→ WHAT IS BEING ASKED: Could the data below be retyped exactly, without its pictures?

[Stored data]
# # # # #
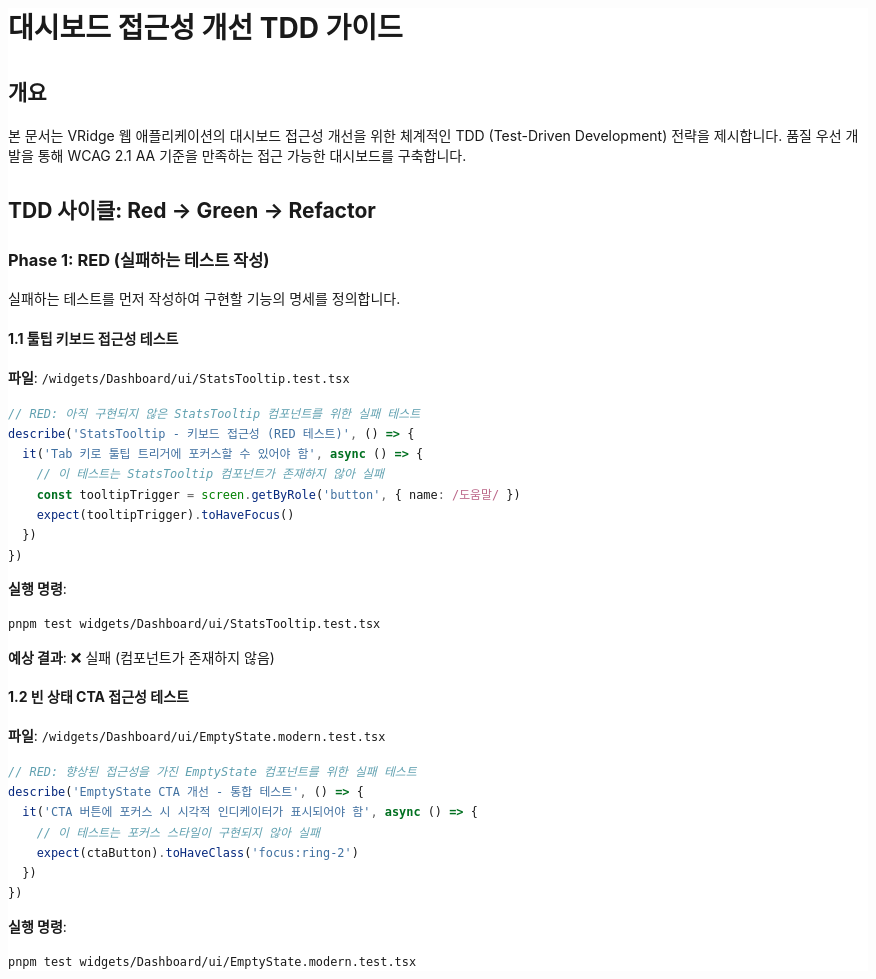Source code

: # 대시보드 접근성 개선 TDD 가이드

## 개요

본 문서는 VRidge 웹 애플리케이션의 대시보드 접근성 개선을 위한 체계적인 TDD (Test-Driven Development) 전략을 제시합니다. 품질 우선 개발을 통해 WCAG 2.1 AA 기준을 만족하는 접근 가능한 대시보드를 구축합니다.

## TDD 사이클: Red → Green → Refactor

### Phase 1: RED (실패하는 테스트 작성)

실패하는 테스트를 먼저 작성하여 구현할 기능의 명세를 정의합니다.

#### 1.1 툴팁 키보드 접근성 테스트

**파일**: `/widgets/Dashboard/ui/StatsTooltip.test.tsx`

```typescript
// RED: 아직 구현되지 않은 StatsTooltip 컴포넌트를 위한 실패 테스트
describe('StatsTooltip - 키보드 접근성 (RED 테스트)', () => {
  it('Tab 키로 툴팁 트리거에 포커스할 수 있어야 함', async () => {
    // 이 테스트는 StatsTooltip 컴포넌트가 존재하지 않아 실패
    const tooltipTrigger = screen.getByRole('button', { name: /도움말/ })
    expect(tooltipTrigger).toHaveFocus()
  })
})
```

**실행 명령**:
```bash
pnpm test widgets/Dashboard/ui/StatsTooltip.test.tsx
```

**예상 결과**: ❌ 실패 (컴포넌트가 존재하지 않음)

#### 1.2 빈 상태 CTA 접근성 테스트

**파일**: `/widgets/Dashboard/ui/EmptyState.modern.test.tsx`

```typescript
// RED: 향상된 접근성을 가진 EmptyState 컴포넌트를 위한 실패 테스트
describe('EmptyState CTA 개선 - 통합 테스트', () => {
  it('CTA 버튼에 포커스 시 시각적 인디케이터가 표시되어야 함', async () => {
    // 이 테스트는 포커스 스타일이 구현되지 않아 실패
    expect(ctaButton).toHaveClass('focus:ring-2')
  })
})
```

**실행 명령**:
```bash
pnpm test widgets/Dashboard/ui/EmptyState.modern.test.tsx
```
# # # # #
→ WRITTEN SOLUTION:
Source code

: # 대시보드 접근성 개선 TDD 가이드

## 개요

본 문서는 VRidge 웹 애플리케이션의 대시보드 접근성 개선을 위한 체계적인 TDD (Test-Driven Development) 전략을 제시합니다. 품질 우선 개발을 통해 WCAG 2.1 AA 기준을 만족하는 접근 가능한 대시보드를 구축합니다.

## TDD 사이클: Red → Green → Refactor

### Phase 1: RED (실패하는 테스트 작성)

실패하는 테스트를 먼저 작성하여 구현할 기능의 명세를 정의합니다.

#### 1.1 툴팁 키보드 접근성 테스트

**파일**: `/widgets/Dashboard/ui/StatsTooltip.test.tsx`

```typescript
// RED: 아직 구현되지 않은 StatsTooltip 컴포넌트를 위한 실패 테스트
describe('StatsTooltip - 키보드 접근성 (RED 테스트)', () => {
  it('Tab 키로 툴팁 트리거에 포커스할 수 있어야 함', async () => {
    // 이 테스트는 StatsTooltip 컴포넌트가 존재하지 않아 실패
    const tooltipTrigger = screen.getByRole('button', { name: /도움말/ })
    expect(tooltipTrigger).toHaveFocus()
  })
})
```

**실행 명령**:
```bash
pnpm test widgets/Dashboard/ui/StatsTooltip.test.tsx
```

**예상 결과**: ❌ 실패 (컴포넌트가 존재하지 않음)

#### 1.2 빈 상태 CTA 접근성 테스트

**파일**: `/widgets/Dashboard/ui/EmptyState.modern.test.tsx`

```typescript
// RED: 향상된 접근성을 가진 EmptyState 컴포넌트를 위한 실패 테스트
describe('EmptyState CTA 개선 - 통합 테스트', () => {
  it('CTA 버튼에 포커스 시 시각적 인디케이터가 표시되어야 함', async () => {
    // 이 테스트는 포커스 스타일이 구현되지 않아 실패
    expect(ctaButton).toHaveClass('focus:ring-2')
  })
})
```

**실행 명령**:
```bash
pnpm test widgets/Dashboard/ui/EmptyState.modern.test.tsx
```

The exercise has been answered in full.